Ce qui rend ces investissements encore plus intéressants, cependant, est qu’il y a de la place pour que plusieurs d’entre eux connaissent un succès retentissant. C’est une distinction importante par rapport à la plupart des valeurs technologiques.
Les technologies ont un avantage particulier sur d’autres genres d’activités, dans le sens où plus elles se développent, plus elles ont de chances de prendre le contrôle d’un secteur.
Réfléchissez à une entreprise comme eBay. Si elle a pu contrôler les enchères en ligne pendant aussi longtemps, c’est en partie grâce au nombre gigantesque d’acheteurs et de vendeurs sur la plateforme. Avec chaque nouvel acheteur ou vendeur qui vient s’inscrire sur eBay, l’entreprise devient un peu plus puissante – et il devient de plus en plus difficile, pour les concurrents, de la rattraper.
Cependant, cette même règle ne s’applique pas à la cybersécurité.
La raison à cela est relativement simple : plus une solution de sécurité donnée devient spécifique, plus il est probable que les pirates cherchent des méthodes alternatives pour attaquer.
Ces menaces en constante évolution garantissent quasiment un besoin infini de nouvelles sociétés de cybersécurité, afin de trouver des manières inédites de contrer les attaques. Cela signifie que les investisseurs en mesure d’attendre quelques années (pour leur retraite ou leur épargne, par exemple) feraient bien de s’intéresser à une poignée d’investissements dans la cybersécurité.
Il existe également plusieurs ETF (fonds indiciels) qui suivent le secteur – dont HACK, IHAK et CIBR. Chacune de ces actions permet aux investisseurs de s’exposer à un grand nombre d’entreprises de sécurité simultanément.

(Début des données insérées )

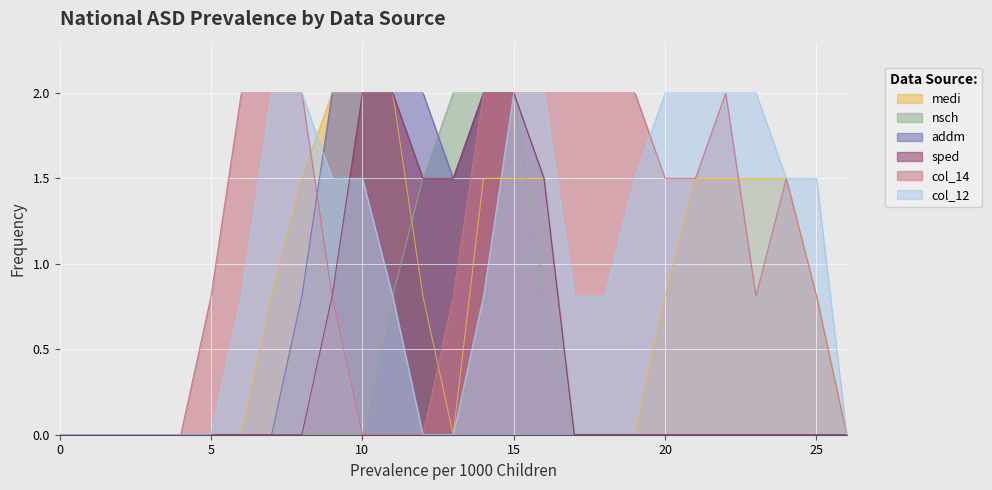

What is the average value of the col_11 series?

0.8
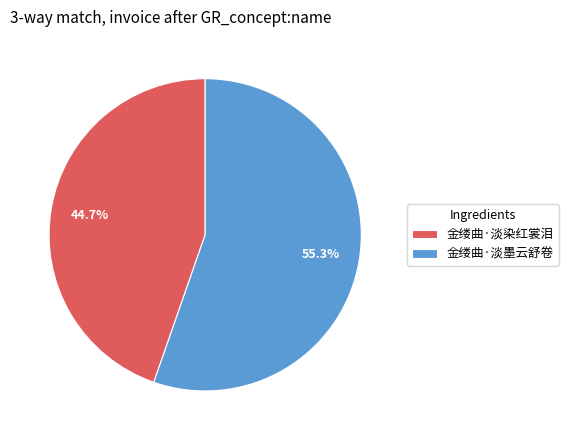

To the nearest percent, what is the difference between the largest and smallest slice percentages?

11%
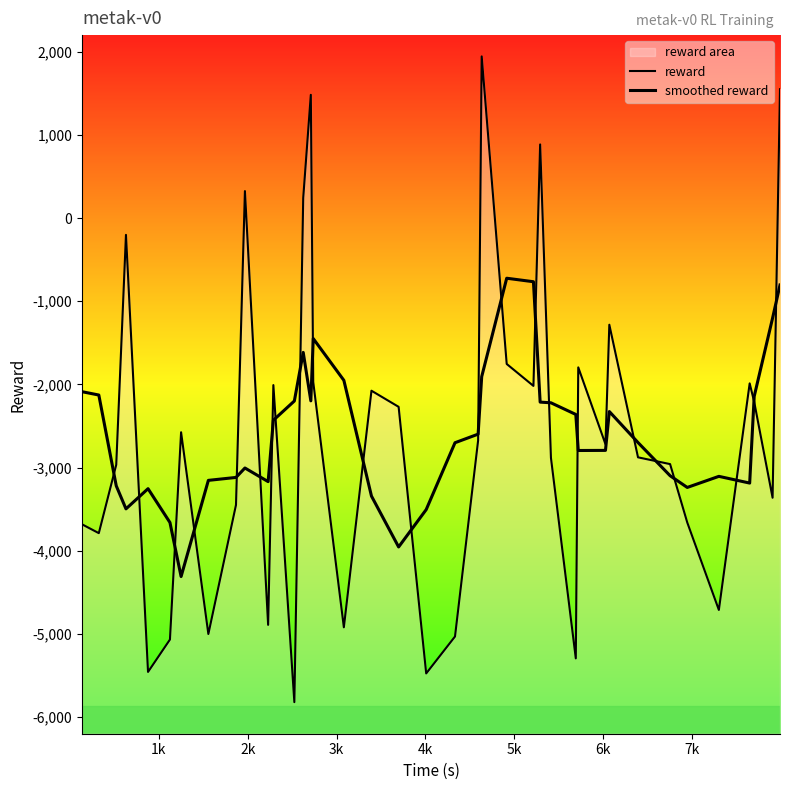

After their last crossing, which series has the higher values: reward or smoothed reward?

reward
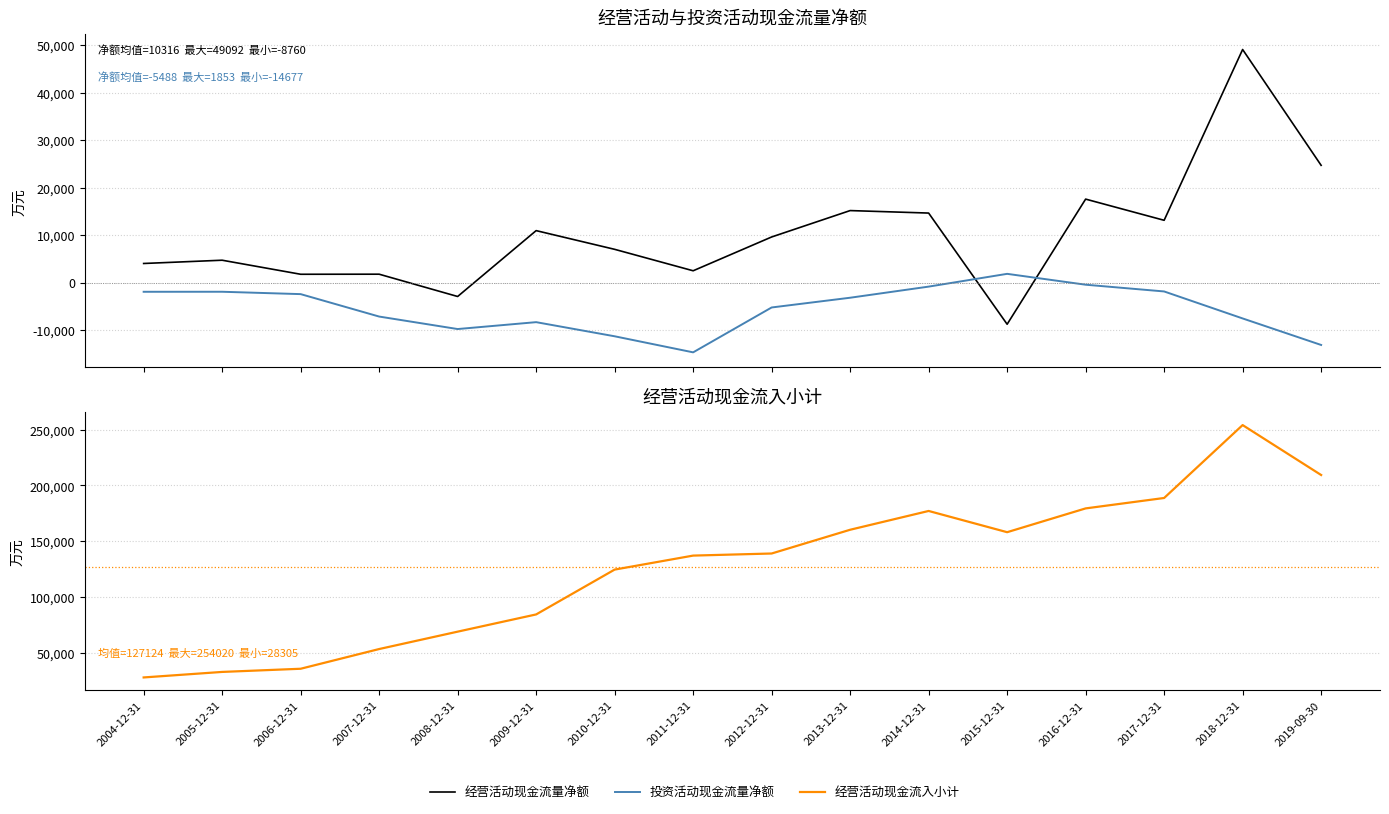

What is the value of the 经营活动现金流入小计 point at the 7th from the left?

124766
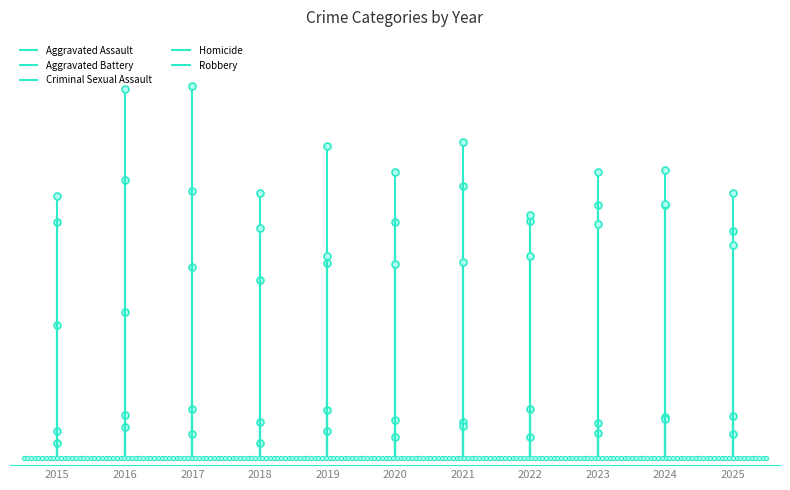

What is the difference between the second highest and second lowest values in the Robbery series?

123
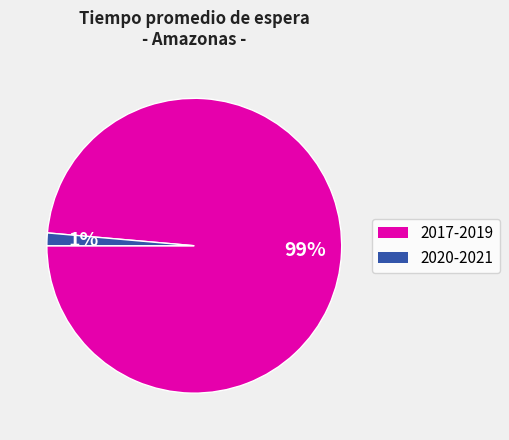

To the nearest percent, what is the average slice percentage?

50%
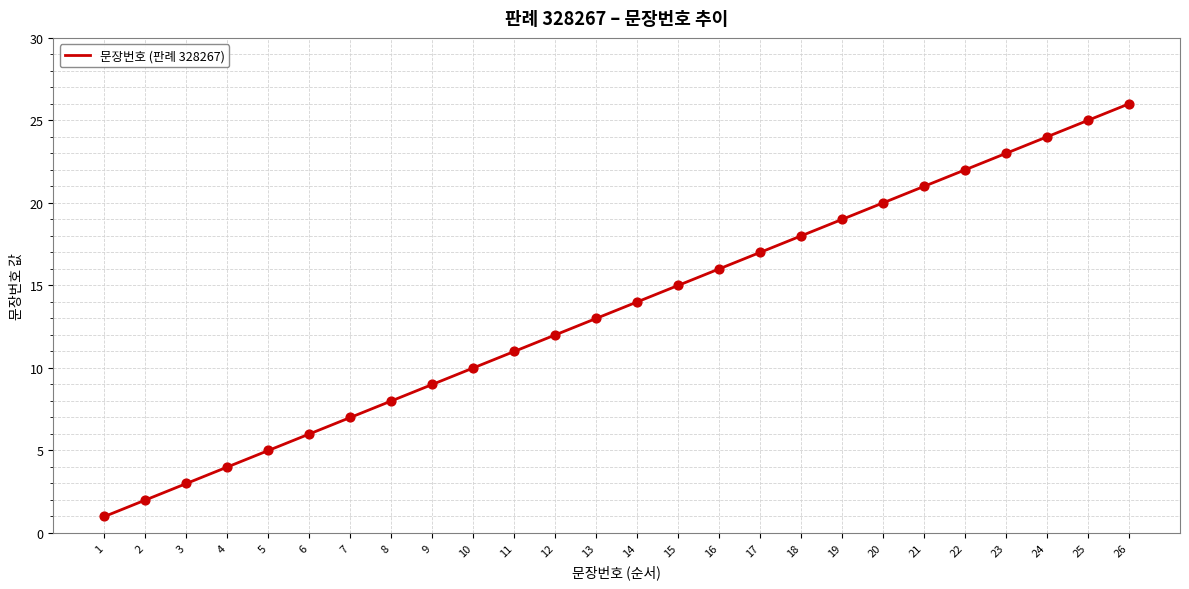

What is the ratio of the value at 18 to the value at 7?

2.6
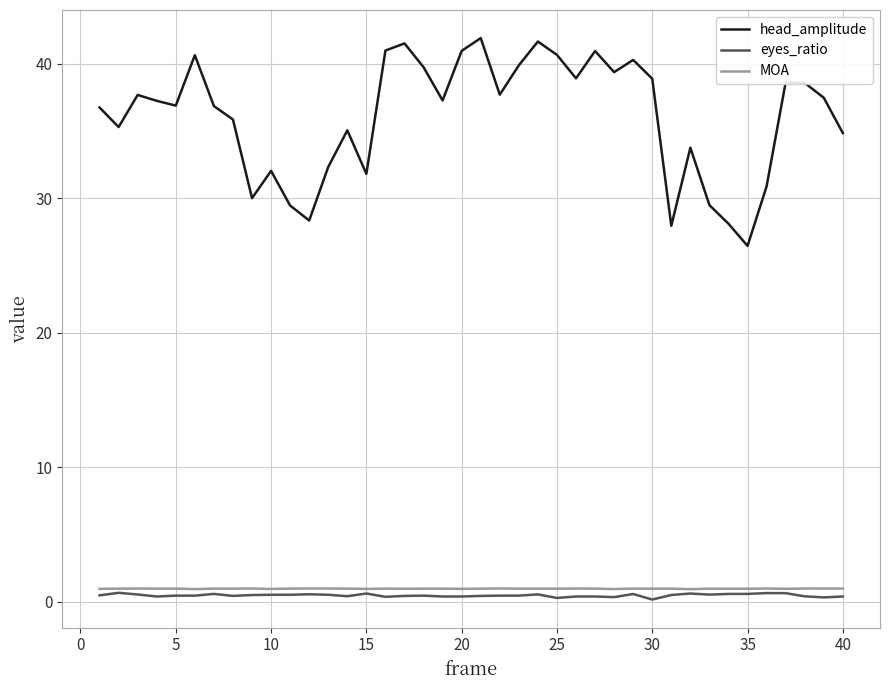

Which series has the largest total across all categories?

head_amplitude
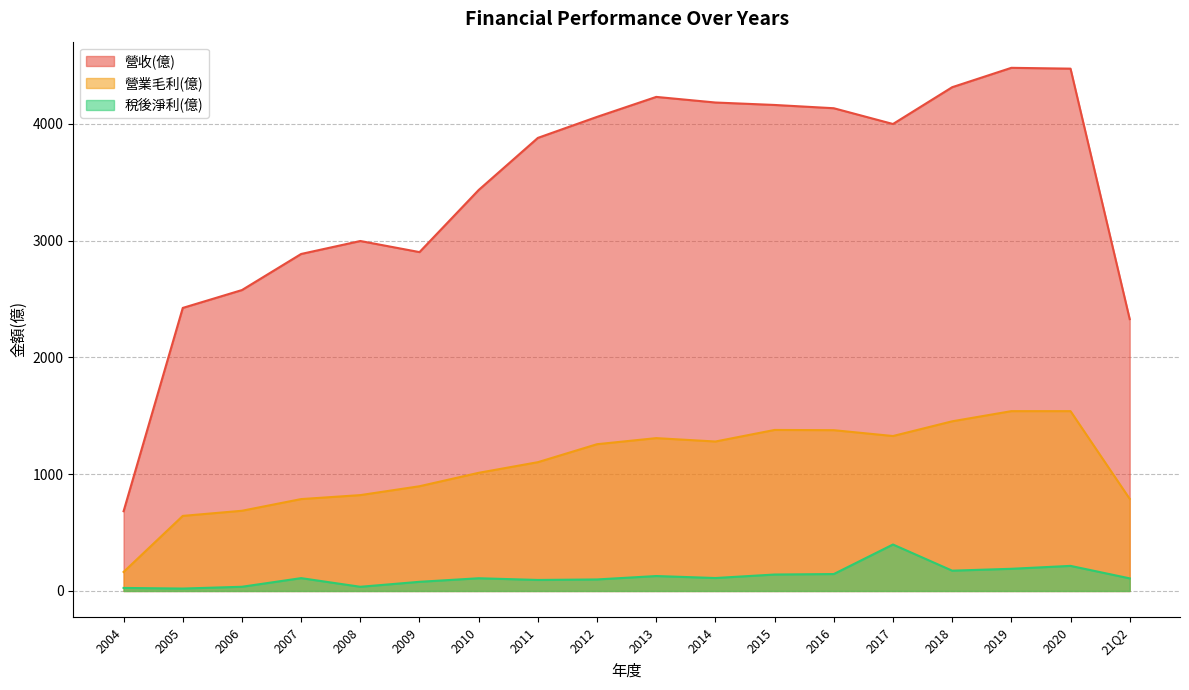

At 2012, list the series in order from largest to smallest.

營收(億), 營業毛利(億), 稅後淨利(億)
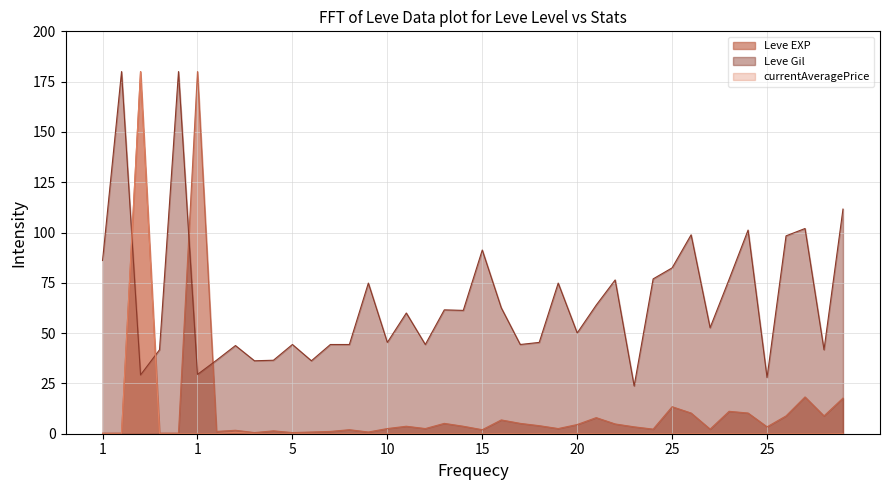

What is the difference between the highest and lowest values at 15?

91.3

Notre monde devient de plus en plus numérique, et nous dépendons désormais de systèmes numériques pour accomplir des tâches essentielles : dans ces conditions, nous pouvons nous attendre à ce que ces risques deviennent de plus en plus critiques.
Pour l’instant, aucune grande puissance occidentale n’a encore subi de cyberattaque causant des dommages majeurs ; cependant, il ne faut pas beaucoup d’imagination pour réaliser que ce n’est qu’une question de temps avant qu’une telle chose se produise.
Les investisseurs prêts à jouer le long terme peuvent profiter de cette opportunité en faisant des investissements diversifiés dans le secteur.